Records for the task: Begin

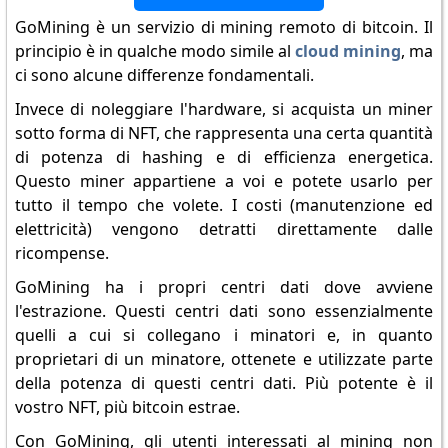
GoMining è un servizio di mining remoto di bitcoin. Il
principio è in qualche modo simile al
cloud mining
, ma
ci sono alcune differenze fondamentali.
Invece di noleggiare l'hardware, si acquista un miner
sotto forma di NFT, che rappresenta una certa quantità
di potenza di hashing e di efficienza energetica.
Questo miner appartiene a voi e potete usarlo per
tutto il tempo che volete. I costi (manutenzione ed
elettricità) vengono detratti direttamente dalle
ricompense.
GoMining ha i propri centri dati dove avviene
l'estrazione. Questi centri dati sono essenzialmente
quelli a cui si collegano i minatori e, in quanto
proprietari di un minatore, ottenete e utilizzate parte
della potenza di questi centri dati. Più potente è il
vostro NFT, più bitcoin estrae.
Con GoMining, gli utenti interessati al mining non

Records for the task: End

- Work instruction: Word for word, repeat the data above with the pictures left out.

- Response below:
GoMining è un servizio di mining remoto di bitcoin. Il
principio è in qualche modo simile al
cloud mining
, ma
ci sono alcune differenze fondamentali.
Invece di noleggiare l'hardware, si acquista un miner
sotto forma di NFT, che rappresenta una certa quantità
di potenza di hashing e di efficienza energetica.
Questo miner appartiene a voi e potete usarlo per
tutto il tempo che volete. I costi (manutenzione ed
elettricità) vengono detratti direttamente dalle
ricompense.
GoMining ha i propri centri dati dove avviene
l'estrazione. Questi centri dati sono essenzialmente
quelli a cui si collegano i minatori e, in quanto
proprietari di un minatore, ottenete e utilizzate parte
della potenza di questi centri dati. Più potente è il
vostro NFT, più bitcoin estrae.
Con GoMining, gli utenti interessati al mining non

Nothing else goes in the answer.